America the Hegemon? The United State's capacity for reinvention is threatening, all the more so because, in Han eyes, the powerful - lao da -- are bent on maintaining their advantage at the expense of the weak. And the people, while celebrating their nation's rise to the world's second largest economy, are clear-eyed about challenges. "China has a large population, a weak economic foundation, relatively few resources and a large poverty population, which remains our basic situation," Ma Jiantang, head of China's statistics bureau, said in January. "Therefore, while we take note of our expanding size of economy and enhancing economic strength, we should also have a sober understanding that China remains a developing nation."
Given an acute aware of their system's limitations, the Chinese are hypersensitive to any perceived assault on China's sovereignty. Nationalistic prickliness abounds. When economic mandarins allowed the renminbi to rise against the dollar, cyberspace released a chorus of disgust. When a Chinese pilot was accidentally killed during the 2001 Hainan spy plane incident, most saw an American hegemonic plot to contain China. When the world protested the government's heavy-handed suppression of minorities in Tibet and Xinjiang, the nation was unified in protest, piqued by outside interference in "internal" affairs. U.S. perennial weapons sales to Taiwan distresses ordinary Chinese at the deepest level; they represent a direct assault on national cohesion, the ultimate safeguard against chaos, the Maginot line protecting the Middle Kingdom from disintegration.

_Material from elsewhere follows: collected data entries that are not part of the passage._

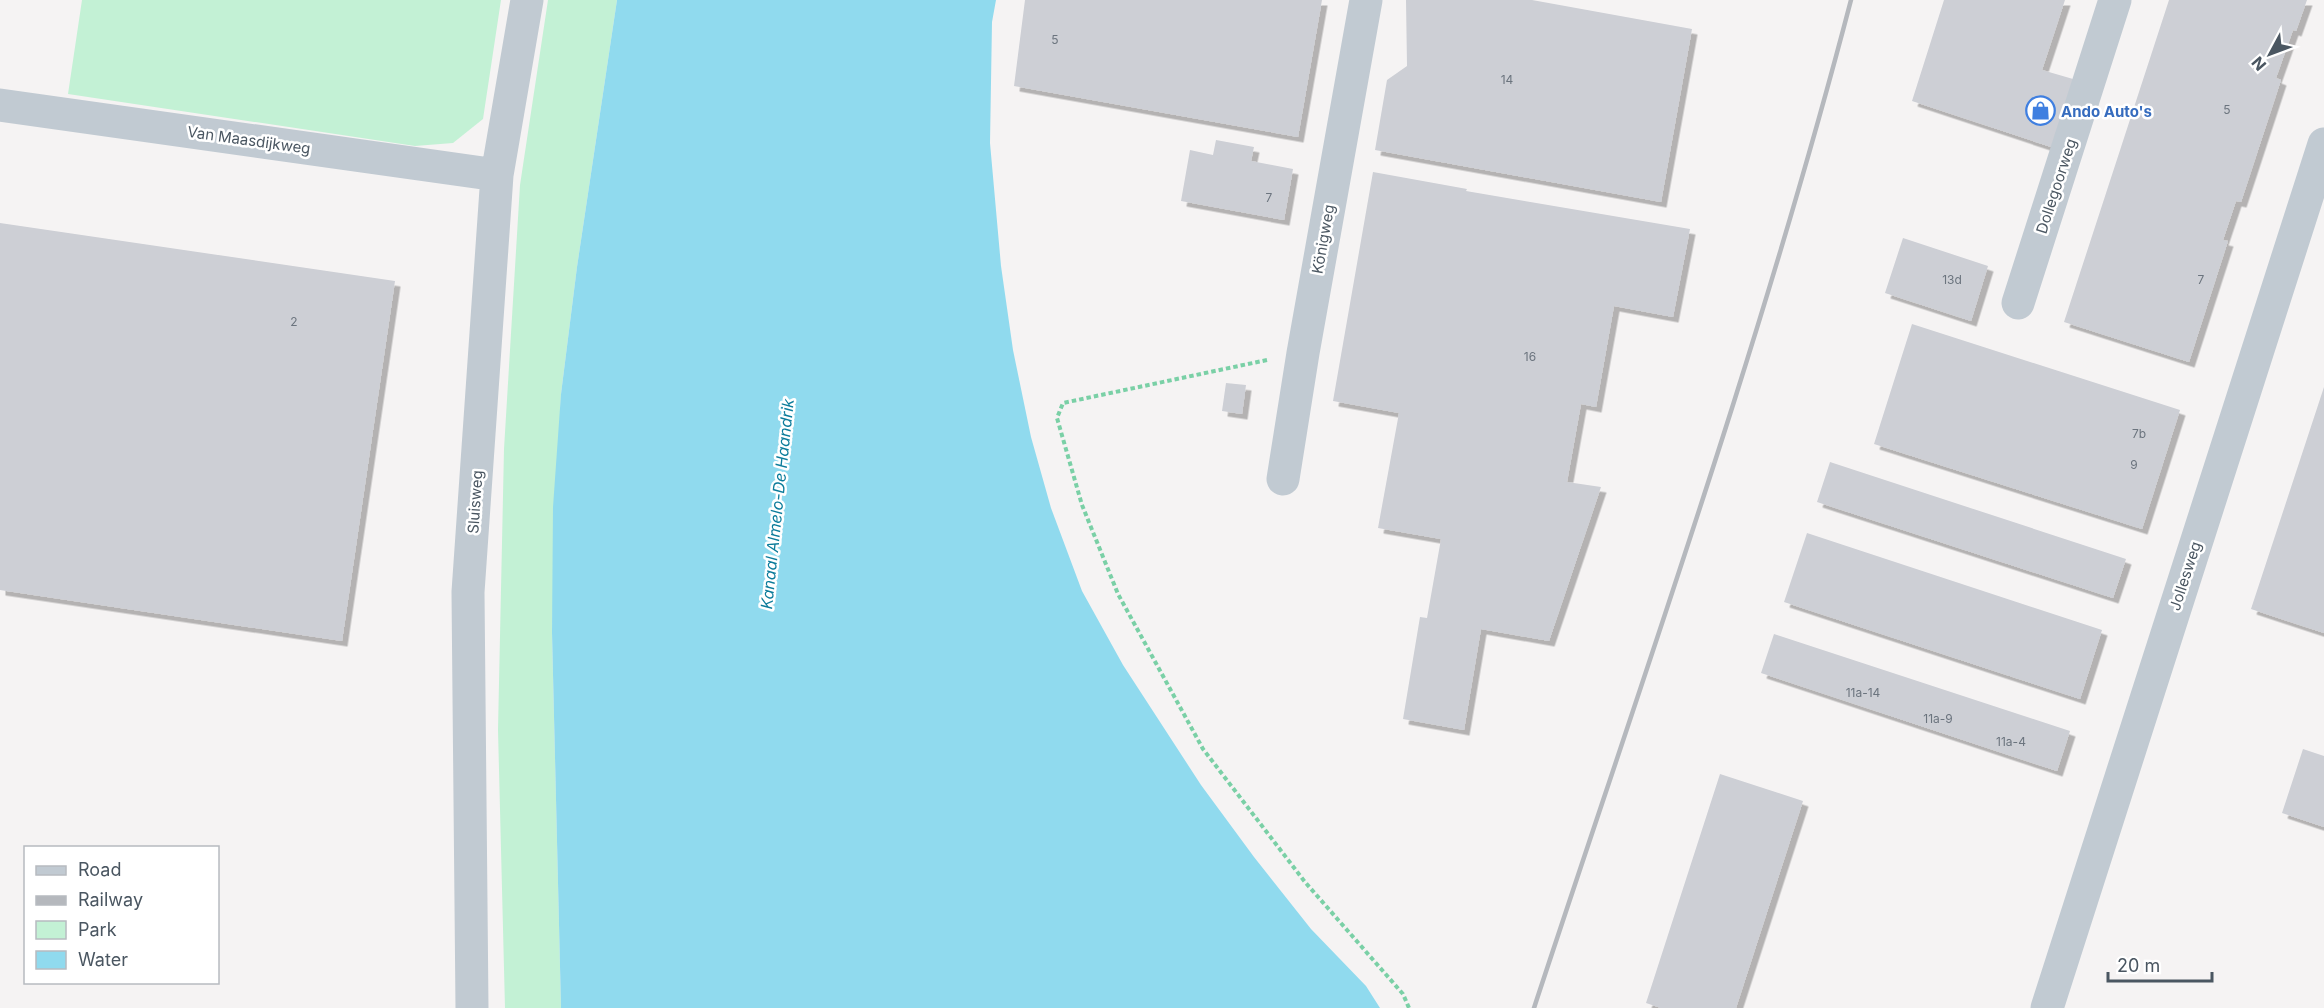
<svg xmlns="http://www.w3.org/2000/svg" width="2324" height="1008" viewBox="0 0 2324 1008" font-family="Inter,sans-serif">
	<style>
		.green { fill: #c3f1d5 }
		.water { fill: #90daee }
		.building { fill: #cdcfd5; filter: url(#shadow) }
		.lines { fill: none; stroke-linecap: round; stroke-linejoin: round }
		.path { stroke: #7ad0a6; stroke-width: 4; stroke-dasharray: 4.5 3; stroke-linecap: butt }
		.street { stroke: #c1cad2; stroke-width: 33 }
		.rail { stroke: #b5b8bd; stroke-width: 4.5 }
		.labels { text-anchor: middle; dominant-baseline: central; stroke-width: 5; stroke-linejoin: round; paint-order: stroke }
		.number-label { font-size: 12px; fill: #6b747e }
		.shop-label { font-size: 15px; font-weight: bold; fill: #366cbe; stroke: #fff; text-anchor: start }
		.street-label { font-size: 15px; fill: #4a5661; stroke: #fff }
		.water-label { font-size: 16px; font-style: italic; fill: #0c7c9b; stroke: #fff }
	</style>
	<defs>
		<filter id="shadow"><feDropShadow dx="5.5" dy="5.5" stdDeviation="0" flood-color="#0004"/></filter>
	</defs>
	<rect width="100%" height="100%" fill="#f5f3f3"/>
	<path class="green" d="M82,0H501L483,119L453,143L415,146L68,94Z
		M548,0H617L577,267L561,394L552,633L561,1008H505L498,730L504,449L520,185Z"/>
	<path class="water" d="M617,0H996L992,22L990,143L1001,266L1013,350L1031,437L1051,508L1082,591L1123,665L1201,785L1254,857L1311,929L1366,986L1380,1008H561L552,633L553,507L561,394L577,267Z"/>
	<path class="building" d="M1025,0H1322L1298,137L1014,86Z
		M1406,0H1532L1692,29L1661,202L1375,150L1387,80L1407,66Z
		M1944,0H2065L2042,70L2073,79L2051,147L1912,101Z
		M2169,0H2307L2296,31L2293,30L2276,78L2281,80L2241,202L2236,201L2223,240L2228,241L2189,362L2064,322Z
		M1216,140L1254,147L1251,161L1293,169L1284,220L1181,201L1190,150L1213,155Z
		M1373,172L1467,189L1466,191L1690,229L1673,317L1614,306L1596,407L1581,404L1567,482L1601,487L1549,641L1481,629L1464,730L1403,719L1420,617L1427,618L1441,539L1378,528L1399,413L1333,401Z
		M0,223L395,281L342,641L0,590Z
		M1903,238L1988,266L1971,321L1885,293Z
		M1912,324L2180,410L2142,529L1874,444Z
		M1226,383L1246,385L1242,414L1222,411Z
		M2324,387V633L2251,609Z
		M1830,462L2126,559L2113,598L1817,502Z
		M1807,533L2102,630L2080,699L1784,602Z
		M1774,634L2070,731L2057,771L1761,673Z
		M2303,749L2324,756V827L2282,813Z
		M1720,774L1803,801L1736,1008H1661L1646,1003Z"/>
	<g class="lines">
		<path class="path" d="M1267,360L1063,403L1057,418L1082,505L1118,594L1203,749L1305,882L1403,994L1409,1008"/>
		<path class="street" d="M0,105L497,175
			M2018,303L2115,0
			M1283,479L1303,353L1366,0
			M472,1008L468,592L497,175L527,0
			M2047,1008L2324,144"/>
		<path class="rail" d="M1534,1008C1644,674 1762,341 1851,0"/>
	</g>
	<defs>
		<symbol id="shop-ring" viewBox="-11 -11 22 22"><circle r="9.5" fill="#fff" stroke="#3f7fe0" stroke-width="1.5"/><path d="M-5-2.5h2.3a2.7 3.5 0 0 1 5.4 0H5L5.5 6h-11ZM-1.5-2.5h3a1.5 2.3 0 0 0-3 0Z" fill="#3f7fe0"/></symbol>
	</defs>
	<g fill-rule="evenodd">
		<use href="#shop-ring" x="2024" y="94" width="33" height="33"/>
	</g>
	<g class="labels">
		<g class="number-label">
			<text x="1055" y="39">5</text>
			<text x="1507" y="79">14</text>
			<text x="2227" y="109">5</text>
			<text x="1269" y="197">7</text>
			<text x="1952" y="279">13d</text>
			<text x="2201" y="279">7</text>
			<text x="294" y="321">2</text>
			<text x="1530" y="356">16</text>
			<text x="2139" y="433">7b</text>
			<text x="2134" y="464">9</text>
			<text x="1863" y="692">11a-14</text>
			<text x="1938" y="718">11a-9</text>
			<text x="2011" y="741">11a-4</text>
		</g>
		<g class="shop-label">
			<text x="2061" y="111">Ando Auto's</text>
		</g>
		<g class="street-label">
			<text transform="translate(249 140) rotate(8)">Van Maasdijkweg</text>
			<text transform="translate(2056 186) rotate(-72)">Dollegoorweg</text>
			<text transform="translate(1323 239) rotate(-80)">Königweg</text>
			<text transform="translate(475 502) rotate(-86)">Sluisweg</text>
			<text transform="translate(2185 576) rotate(-72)">Jollesweg</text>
		</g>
		<g class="water-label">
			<text transform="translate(777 504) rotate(-84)">Kanaal Almelo-De Haandrik</text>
		</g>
	</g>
	<rect x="24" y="846" width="195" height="138" fill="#ffffff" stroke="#b7bbc0" stroke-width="1.5"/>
	<rect x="36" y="866" width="30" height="9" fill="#c1cad2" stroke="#b7bbc0" stroke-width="1.5"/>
	<text x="78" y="876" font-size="18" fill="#4a5661">Road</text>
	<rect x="36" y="896" width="30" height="9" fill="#b5b8bd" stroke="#b7bbc0" stroke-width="1.5"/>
	<text x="78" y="906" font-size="18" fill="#4a5661">Railway</text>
	<rect x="36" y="921" width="30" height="18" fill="#c3f1d5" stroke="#b7bbc0" stroke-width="1.5"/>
	<text x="78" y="936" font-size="18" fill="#4a5661">Park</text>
	<rect x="36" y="951" width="30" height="18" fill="#90daee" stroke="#b7bbc0" stroke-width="1.5"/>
	<text x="78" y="966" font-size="18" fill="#4a5661">Water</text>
	<g transform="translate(2270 54) rotate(229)" stroke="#ffffff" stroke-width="4.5" paint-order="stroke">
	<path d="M0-4.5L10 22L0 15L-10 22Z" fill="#4a5661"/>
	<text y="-9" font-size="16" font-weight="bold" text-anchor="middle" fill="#4a5661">N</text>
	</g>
	<path d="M2108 972v9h104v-9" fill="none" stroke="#4a5661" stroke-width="3"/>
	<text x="2117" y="972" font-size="18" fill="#4a5661" stroke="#ffffff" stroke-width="4.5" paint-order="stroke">20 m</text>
</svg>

Frustrated Ambition, Nationalistic Repression. More subtly, attacks on national potential also threaten confidence in "my own greatness." Chinese ego repression ensures that individual identities are linked to national pride, exacerbating the impact of American condescension, real or imagined. All strands of Chinese culture - Confucianism, Legalism, and Daoism - deemphasizes the individual. Yet both Confucianism and Deng Xiao Ping's "to get rich is glorious" mandate put a premium on (state-endorsed) achievement. The vast majority of Chinese, particularly younger and wealthier ones, are caught between two mutually-exclusive goals: standing out and fitting in. Chinese ambition is restrained by convention. Individual identities are smothered, burdened by layers of suppressed expression. Brand China - i.e., nationalism -- is seized en masse as the ultimate identity surrogate. The success of the 2008 Beijing Olympics, and increasing deference paid to China in the diplomatic arena, assuages, but does not eliminate, trenchant vulnerability.
Twenty-First Century Harmony?
Is all lost? Will China's love-hate relationship with America result in perpetual conflict, an engrained win-lose approach to 21st century affairs? I don't think so.

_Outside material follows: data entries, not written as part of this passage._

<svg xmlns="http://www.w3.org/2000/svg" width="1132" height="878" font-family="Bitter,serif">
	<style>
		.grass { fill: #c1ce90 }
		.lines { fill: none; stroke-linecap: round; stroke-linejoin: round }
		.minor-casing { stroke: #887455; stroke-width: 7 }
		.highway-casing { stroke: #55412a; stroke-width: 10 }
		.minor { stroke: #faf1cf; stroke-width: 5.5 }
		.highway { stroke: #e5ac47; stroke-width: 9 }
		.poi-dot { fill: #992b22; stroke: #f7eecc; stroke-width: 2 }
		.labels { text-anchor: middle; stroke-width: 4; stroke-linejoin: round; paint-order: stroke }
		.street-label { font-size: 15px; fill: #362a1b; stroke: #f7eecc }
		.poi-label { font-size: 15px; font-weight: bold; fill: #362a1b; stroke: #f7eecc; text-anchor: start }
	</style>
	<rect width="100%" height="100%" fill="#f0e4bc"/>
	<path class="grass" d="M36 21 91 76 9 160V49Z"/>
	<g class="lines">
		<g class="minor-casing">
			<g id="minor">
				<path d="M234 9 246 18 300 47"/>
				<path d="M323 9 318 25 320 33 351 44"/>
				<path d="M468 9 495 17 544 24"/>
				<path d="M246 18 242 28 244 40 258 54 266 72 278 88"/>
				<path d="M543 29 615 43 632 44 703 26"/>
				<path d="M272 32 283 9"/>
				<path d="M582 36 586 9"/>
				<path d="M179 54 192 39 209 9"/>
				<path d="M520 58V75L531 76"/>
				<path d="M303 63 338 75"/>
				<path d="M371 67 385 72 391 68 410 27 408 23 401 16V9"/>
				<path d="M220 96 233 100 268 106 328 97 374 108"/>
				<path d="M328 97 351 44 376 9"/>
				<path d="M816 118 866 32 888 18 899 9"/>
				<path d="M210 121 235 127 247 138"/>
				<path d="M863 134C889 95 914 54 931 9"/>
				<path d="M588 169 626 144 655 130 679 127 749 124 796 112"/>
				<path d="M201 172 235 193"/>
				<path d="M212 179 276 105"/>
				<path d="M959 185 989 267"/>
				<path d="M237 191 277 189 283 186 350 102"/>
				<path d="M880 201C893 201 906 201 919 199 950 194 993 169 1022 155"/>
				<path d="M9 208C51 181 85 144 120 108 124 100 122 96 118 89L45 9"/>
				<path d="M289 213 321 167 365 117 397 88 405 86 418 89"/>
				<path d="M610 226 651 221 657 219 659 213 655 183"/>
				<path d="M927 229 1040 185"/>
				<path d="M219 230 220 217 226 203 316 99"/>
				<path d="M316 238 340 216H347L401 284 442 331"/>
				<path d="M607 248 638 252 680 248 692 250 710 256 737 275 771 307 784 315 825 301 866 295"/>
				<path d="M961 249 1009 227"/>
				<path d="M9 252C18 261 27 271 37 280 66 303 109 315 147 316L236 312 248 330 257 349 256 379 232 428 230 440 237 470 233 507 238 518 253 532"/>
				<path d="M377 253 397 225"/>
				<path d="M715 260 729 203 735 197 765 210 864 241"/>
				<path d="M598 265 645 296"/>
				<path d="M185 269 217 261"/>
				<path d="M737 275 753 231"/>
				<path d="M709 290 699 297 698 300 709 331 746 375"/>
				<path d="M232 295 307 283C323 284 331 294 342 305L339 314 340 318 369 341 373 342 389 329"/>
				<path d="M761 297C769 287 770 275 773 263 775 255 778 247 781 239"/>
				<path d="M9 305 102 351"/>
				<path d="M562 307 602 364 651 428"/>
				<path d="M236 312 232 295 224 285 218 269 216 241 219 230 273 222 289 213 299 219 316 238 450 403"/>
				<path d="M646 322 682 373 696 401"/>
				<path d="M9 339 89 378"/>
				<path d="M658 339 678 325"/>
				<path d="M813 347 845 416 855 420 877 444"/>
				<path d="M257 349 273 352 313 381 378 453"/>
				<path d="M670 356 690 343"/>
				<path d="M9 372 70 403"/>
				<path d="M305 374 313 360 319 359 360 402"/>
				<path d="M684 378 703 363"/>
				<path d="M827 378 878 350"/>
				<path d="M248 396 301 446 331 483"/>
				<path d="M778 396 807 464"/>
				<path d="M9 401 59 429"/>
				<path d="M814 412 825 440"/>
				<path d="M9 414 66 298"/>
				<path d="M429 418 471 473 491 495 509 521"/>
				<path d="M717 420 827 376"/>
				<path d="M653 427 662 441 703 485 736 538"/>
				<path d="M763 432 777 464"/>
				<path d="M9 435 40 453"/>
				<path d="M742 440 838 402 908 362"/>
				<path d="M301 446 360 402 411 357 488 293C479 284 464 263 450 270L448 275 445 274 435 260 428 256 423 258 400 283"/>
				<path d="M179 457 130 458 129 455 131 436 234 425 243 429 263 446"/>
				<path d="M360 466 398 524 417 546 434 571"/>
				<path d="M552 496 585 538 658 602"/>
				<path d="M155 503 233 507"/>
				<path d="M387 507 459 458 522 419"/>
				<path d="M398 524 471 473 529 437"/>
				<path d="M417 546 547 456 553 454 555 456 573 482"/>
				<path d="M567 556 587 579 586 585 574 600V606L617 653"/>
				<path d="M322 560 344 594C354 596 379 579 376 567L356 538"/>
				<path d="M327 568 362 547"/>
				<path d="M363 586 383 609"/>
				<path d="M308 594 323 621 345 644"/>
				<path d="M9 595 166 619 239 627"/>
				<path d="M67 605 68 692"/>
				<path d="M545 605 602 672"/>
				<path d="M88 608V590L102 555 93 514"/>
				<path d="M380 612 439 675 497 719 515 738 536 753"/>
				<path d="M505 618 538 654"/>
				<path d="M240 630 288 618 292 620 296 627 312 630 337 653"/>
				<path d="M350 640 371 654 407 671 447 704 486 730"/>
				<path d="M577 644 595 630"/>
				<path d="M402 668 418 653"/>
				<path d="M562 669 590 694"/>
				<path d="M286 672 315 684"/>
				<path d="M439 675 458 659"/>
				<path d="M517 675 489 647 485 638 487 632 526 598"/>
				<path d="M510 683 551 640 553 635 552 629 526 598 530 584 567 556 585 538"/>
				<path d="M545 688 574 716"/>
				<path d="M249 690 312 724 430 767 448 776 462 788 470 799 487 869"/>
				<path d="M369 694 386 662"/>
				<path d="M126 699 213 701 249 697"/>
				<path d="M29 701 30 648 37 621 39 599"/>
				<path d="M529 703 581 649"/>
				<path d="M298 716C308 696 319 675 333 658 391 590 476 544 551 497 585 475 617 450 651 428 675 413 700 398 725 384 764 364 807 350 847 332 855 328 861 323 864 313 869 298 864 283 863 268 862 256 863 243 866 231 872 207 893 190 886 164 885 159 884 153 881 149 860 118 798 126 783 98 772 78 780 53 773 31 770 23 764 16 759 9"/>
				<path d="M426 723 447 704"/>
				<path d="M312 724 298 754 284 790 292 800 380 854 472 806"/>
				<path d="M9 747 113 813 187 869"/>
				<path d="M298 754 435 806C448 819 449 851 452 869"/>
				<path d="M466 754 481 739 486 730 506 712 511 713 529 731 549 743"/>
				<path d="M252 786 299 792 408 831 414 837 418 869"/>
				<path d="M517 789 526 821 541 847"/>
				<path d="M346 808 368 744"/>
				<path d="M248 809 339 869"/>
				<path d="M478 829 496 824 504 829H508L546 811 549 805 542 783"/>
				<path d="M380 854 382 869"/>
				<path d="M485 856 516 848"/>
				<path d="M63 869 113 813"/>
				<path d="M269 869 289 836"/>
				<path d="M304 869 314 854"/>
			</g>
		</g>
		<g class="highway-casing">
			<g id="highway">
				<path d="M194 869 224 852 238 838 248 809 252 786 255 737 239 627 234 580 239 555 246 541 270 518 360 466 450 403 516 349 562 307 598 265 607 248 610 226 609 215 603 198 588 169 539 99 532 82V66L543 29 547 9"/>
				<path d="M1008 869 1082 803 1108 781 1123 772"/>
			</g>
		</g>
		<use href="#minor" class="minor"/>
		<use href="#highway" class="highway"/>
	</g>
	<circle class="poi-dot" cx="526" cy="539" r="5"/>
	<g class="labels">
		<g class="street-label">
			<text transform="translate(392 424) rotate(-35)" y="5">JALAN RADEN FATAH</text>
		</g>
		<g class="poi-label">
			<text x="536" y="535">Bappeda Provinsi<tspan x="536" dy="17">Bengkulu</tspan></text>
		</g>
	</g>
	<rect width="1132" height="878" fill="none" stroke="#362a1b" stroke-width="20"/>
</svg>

First, the Chinese, despite their insecurities, are eminently pragmatic. They realize our economies are inextricably intertwined. They know they are dependent on the American market and will remain so even after the remninbi's inevitable appreciation. Furthermore, China, fiercely self-protective, paradoxically relies on Uncle Sam's military might to maintain order in today's multi-polar world.
Second, the vast majority of Americans are not "anti-China." In our hearts, there remains a reservoir of admiration for the scale of Chinese ambition, not to mention respect for citizens' individual drive. Our fascination with all things Han, emerging only now, is reflected by 100,000 young Americans who will study on the Mainland over the next few years.
China, a country that has been both intoxicated and repelled by America for over one hundred years, knows we have no choice but to build win-win platforms. For the sake of its children, and assuming implementation of a crash-resistant growth "paradigm," China will continue to nervously embrace the United States as parallel universe of double-edged desire.